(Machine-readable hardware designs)
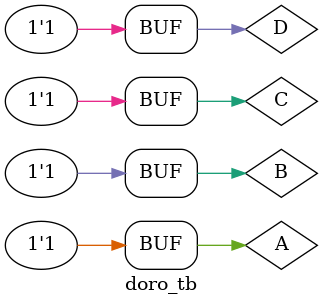
<source format=v>
module doro (input wire A, B, C, D, output wire F);
	assign F = (A & ~B | ~C & D);
endmodule

module doro_tb;
	reg A, B, C, D;
	wire F;
		doro uut (A, B, C, D, F);
		initial begin
		{A, B, C, D} = 4'b0000;
		repeat (15) begin
			#1 {A, B, C, D} = {A, B, C, D} +1;
		end
	end
	initial begin
	
	$monitor ("time=%0t A=%b B=%b C=%b D=%b F=%b", $time, A, B, C, D, F);
	$dumpfile ("doro.vcd");
	$dumpvars (0, doro_tb);
	end
endmodule	

		
</source>
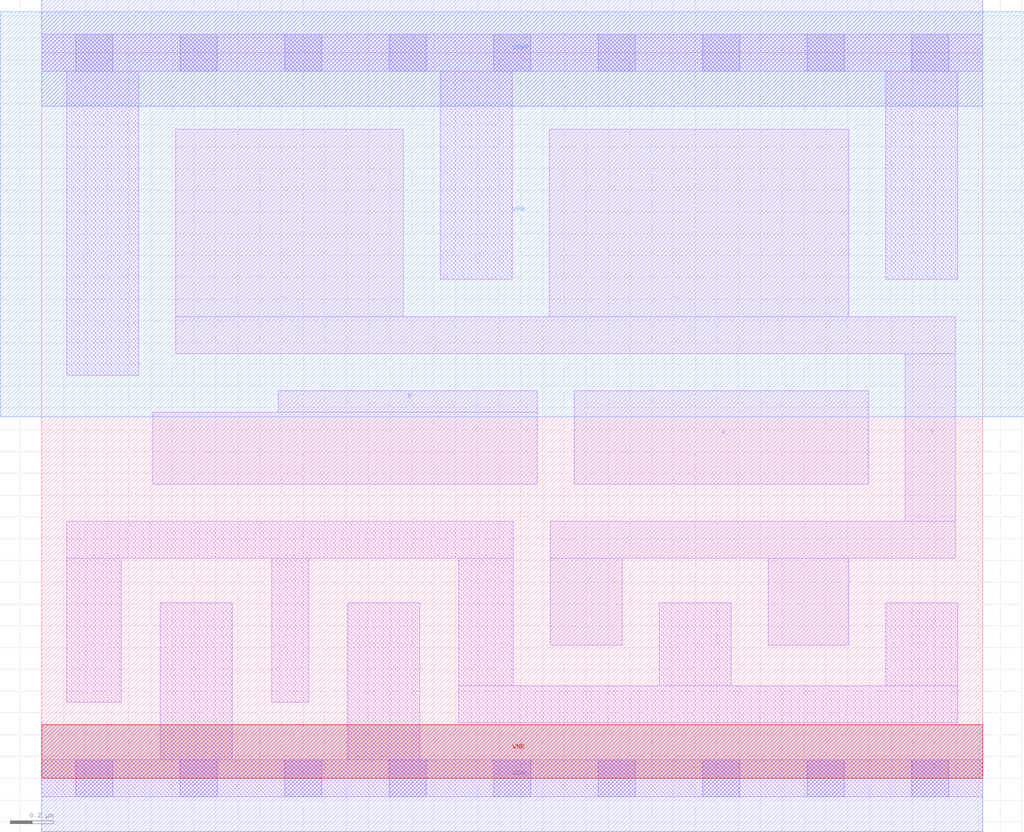
<source format=lef>
# Copyright 2020 The SkyWater PDK Authors
#
# Licensed under the Apache License, Version 2.0 (the "License");
# you may not use this file except in compliance with the License.
# You may obtain a copy of the License at
#
#     https://www.apache.org/licenses/LICENSE-2.0
#
# Unless required by applicable law or agreed to in writing, software
# distributed under the License is distributed on an "AS IS" BASIS,
# WITHOUT WARRANTIES OR CONDITIONS OF ANY KIND, either express or implied.
# See the License for the specific language governing permissions and
# limitations under the License.
#
# SPDX-License-Identifier: Apache-2.0

VERSION 5.7 ;
  NOWIREEXTENSIONATPIN ON ;
  DIVIDERCHAR "/" ;
  BUSBITCHARS "[]" ;
MACRO sky130_fd_sc_ls__nand2_4
  CLASS CORE ;
  FOREIGN sky130_fd_sc_ls__nand2_4 ;
  ORIGIN  0.000000  0.000000 ;
  SIZE  4.320000 BY  3.330000 ;
  SYMMETRY X Y ;
  SITE unit ;
  PIN A
    ANTENNAGATEAREA  0.780000 ;
    DIRECTION INPUT ;
    USE SIGNAL ;
    PORT
      LAYER li1 ;
        RECT 2.445000 1.350000 3.795000 1.780000 ;
    END
  END A
  PIN B
    ANTENNAGATEAREA  0.780000 ;
    DIRECTION INPUT ;
    USE SIGNAL ;
    PORT
      LAYER li1 ;
        RECT 0.510000 1.350000 2.275000 1.680000 ;
        RECT 1.085000 1.680000 2.275000 1.780000 ;
    END
  END B
  PIN VNB
    PORT
      LAYER pwell ;
        RECT 0.000000 0.000000 4.320000 0.245000 ;
    END
  END VNB
  PIN VPB
    PORT
      LAYER nwell ;
        RECT -0.190000 1.660000 4.510000 3.520000 ;
    END
  END VPB
  PIN Y
    ANTENNADIFFAREA  3.286100 ;
    DIRECTION OUTPUT ;
    USE SIGNAL ;
    PORT
      LAYER li1 ;
        RECT 0.615000 1.950000 4.195000 2.120000 ;
        RECT 0.615000 2.120000 1.660000 2.980000 ;
        RECT 2.330000 2.120000 3.705000 2.980000 ;
        RECT 2.335000 0.610000 2.665000 1.010000 ;
        RECT 2.335000 1.010000 4.195000 1.180000 ;
        RECT 3.335000 0.610000 3.705000 1.010000 ;
        RECT 3.965000 1.180000 4.195000 1.950000 ;
    END
  END Y
  PIN VGND
    DIRECTION INOUT ;
    SHAPE ABUTMENT ;
    USE GROUND ;
    PORT
      LAYER met1 ;
        RECT 0.000000 -0.245000 4.320000 0.245000 ;
    END
  END VGND
  PIN VPWR
    DIRECTION INOUT ;
    SHAPE ABUTMENT ;
    USE POWER ;
    PORT
      LAYER met1 ;
        RECT 0.000000 3.085000 4.320000 3.575000 ;
    END
  END VPWR
  OBS
    LAYER li1 ;
      RECT 0.000000 -0.085000 4.320000 0.085000 ;
      RECT 0.000000  3.245000 4.320000 3.415000 ;
      RECT 0.115000  0.350000 0.365000 1.010000 ;
      RECT 0.115000  1.010000 2.165000 1.180000 ;
      RECT 0.115000  1.850000 0.445000 3.245000 ;
      RECT 0.545000  0.085000 0.875000 0.805000 ;
      RECT 1.055000  0.350000 1.225000 1.010000 ;
      RECT 1.405000  0.085000 1.735000 0.805000 ;
      RECT 1.830000  2.290000 2.160000 3.245000 ;
      RECT 1.915000  0.255000 4.205000 0.425000 ;
      RECT 1.915000  0.425000 2.165000 1.010000 ;
      RECT 2.835000  0.425000 3.165000 0.805000 ;
      RECT 3.875000  0.425000 4.205000 0.805000 ;
      RECT 3.875000  2.290000 4.205000 3.245000 ;
    LAYER mcon ;
      RECT 0.155000 -0.085000 0.325000 0.085000 ;
      RECT 0.155000  3.245000 0.325000 3.415000 ;
      RECT 0.635000 -0.085000 0.805000 0.085000 ;
      RECT 0.635000  3.245000 0.805000 3.415000 ;
      RECT 1.115000 -0.085000 1.285000 0.085000 ;
      RECT 1.115000  3.245000 1.285000 3.415000 ;
      RECT 1.595000 -0.085000 1.765000 0.085000 ;
      RECT 1.595000  3.245000 1.765000 3.415000 ;
      RECT 2.075000 -0.085000 2.245000 0.085000 ;
      RECT 2.075000  3.245000 2.245000 3.415000 ;
      RECT 2.555000 -0.085000 2.725000 0.085000 ;
      RECT 2.555000  3.245000 2.725000 3.415000 ;
      RECT 3.035000 -0.085000 3.205000 0.085000 ;
      RECT 3.035000  3.245000 3.205000 3.415000 ;
      RECT 3.515000 -0.085000 3.685000 0.085000 ;
      RECT 3.515000  3.245000 3.685000 3.415000 ;
      RECT 3.995000 -0.085000 4.165000 0.085000 ;
      RECT 3.995000  3.245000 4.165000 3.415000 ;
  END
END sky130_fd_sc_ls__nand2_4
END LIBRARY

</source>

| Task instructions |
What lines hold the string "source"? Pick them out of the data.

| Exercise solution |
<source format=v>
</source>
<source format=lef>
</source>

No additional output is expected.